Phd Student, UC Berkeley
Revisiting Network Support for RDMA
With the advent of RoCE (RDMA over Converged Ethernet), recent years have witnessed a significant increase in the usage of RDMA in Ethernet-based datacenter networks. RoCE NICs only achieve good performance when run over a lossless network, which is obtained by enabling Ethernet’s Priority Flow Control (PFC) mechanism. However, PFC introduces significant problems, such as head-of-the-line blocking, congestion spreading, and occasional deadlocks. In this work, we ask: is PFC fundamentally required for deploying RDMA over Ethernet, or is their use merely an artifact of the current RoCE NIC design? We find that while PFC is indeed needed for current RoCE NICs, it is unnecessary (and sometimes significantly harmful) when one updates RoCE NICs to a more appropriate (yet still feasible) design. We, thus, propose a new improved RoCE NIC (IRN) design, that does not require PFC and performs better than current RoCE NICs. Our results hold across different experimental scenarios and across different congestion control algorithms. Therefore, our results suggest that to avoid the many problems with PFC, we should adopt this new IRN design for running RDMA in datacenters.

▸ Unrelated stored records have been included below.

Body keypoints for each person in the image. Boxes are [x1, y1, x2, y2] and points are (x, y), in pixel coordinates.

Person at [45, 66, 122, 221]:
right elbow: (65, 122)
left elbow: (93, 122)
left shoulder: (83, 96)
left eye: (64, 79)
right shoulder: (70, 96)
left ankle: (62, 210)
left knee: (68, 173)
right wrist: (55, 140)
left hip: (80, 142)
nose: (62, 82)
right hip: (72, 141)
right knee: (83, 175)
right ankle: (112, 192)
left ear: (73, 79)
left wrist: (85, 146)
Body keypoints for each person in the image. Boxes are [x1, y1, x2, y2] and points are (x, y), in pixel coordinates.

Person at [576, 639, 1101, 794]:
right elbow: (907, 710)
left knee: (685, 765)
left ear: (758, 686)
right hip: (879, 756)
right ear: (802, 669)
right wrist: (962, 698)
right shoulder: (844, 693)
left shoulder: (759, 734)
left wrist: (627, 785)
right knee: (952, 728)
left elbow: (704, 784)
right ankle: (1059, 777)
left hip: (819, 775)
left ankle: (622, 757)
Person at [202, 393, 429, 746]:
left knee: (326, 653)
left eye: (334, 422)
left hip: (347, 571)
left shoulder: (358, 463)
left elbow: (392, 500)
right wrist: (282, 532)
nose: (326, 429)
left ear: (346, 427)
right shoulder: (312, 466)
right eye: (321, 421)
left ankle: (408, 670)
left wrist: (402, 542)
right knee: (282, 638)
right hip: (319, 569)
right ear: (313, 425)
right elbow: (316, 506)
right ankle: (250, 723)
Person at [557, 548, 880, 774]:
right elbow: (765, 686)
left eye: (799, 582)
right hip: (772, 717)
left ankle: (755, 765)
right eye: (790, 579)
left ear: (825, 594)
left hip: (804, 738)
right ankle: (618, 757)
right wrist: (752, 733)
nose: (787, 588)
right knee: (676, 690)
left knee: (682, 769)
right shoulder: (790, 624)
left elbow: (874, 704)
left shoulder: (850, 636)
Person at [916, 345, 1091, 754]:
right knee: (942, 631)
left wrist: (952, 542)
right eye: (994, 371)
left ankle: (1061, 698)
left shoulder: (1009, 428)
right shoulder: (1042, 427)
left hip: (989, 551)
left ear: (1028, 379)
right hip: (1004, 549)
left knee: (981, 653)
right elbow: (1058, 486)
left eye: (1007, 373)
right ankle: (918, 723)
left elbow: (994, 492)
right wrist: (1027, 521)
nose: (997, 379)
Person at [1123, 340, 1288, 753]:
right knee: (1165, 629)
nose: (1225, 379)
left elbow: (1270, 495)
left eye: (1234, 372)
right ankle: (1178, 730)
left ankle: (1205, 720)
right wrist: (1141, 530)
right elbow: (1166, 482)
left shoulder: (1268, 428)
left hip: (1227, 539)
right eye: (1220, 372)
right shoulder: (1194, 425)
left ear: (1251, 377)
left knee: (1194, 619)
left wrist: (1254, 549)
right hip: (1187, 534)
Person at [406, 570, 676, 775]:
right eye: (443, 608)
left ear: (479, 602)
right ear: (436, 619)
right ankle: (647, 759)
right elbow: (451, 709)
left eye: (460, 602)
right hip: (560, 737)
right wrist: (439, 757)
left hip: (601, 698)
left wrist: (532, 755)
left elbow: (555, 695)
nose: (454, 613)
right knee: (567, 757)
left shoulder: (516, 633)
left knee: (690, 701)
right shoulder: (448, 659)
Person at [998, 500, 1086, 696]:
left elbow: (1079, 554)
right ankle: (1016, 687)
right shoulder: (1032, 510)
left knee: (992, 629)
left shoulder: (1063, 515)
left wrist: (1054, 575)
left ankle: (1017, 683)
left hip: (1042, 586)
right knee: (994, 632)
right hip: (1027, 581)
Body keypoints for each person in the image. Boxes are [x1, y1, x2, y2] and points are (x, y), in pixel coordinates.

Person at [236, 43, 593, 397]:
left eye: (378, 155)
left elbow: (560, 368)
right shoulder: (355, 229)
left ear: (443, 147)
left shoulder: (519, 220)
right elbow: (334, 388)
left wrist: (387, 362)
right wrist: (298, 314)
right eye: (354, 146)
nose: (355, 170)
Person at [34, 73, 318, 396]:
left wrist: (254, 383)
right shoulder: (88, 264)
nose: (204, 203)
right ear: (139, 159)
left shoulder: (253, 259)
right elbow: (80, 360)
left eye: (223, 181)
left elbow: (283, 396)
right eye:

Radhika Mittal is a Phd candidate in the Computer Science Department at UC Berkeley, where she is advised by Prof. Sylvia Ratnasamy and Prof. Scott Shenker. She is interested in computer systems and networking. Her research focusses on designing schemes to meet various network-wide performance objectives while eliminating the need for specialized network infrastructure. She was awarded the Google PhD Fellowship in 2017 and the Microsoft Research Graduate Women’s Scholarship in 2013. Before starting at UC Berkeley in 2012, she received her bachelor degree in Computer Science and Engineering from IIT Kharagpur in India, where she won the Institute Silver Medal for being the top graduating student in her department.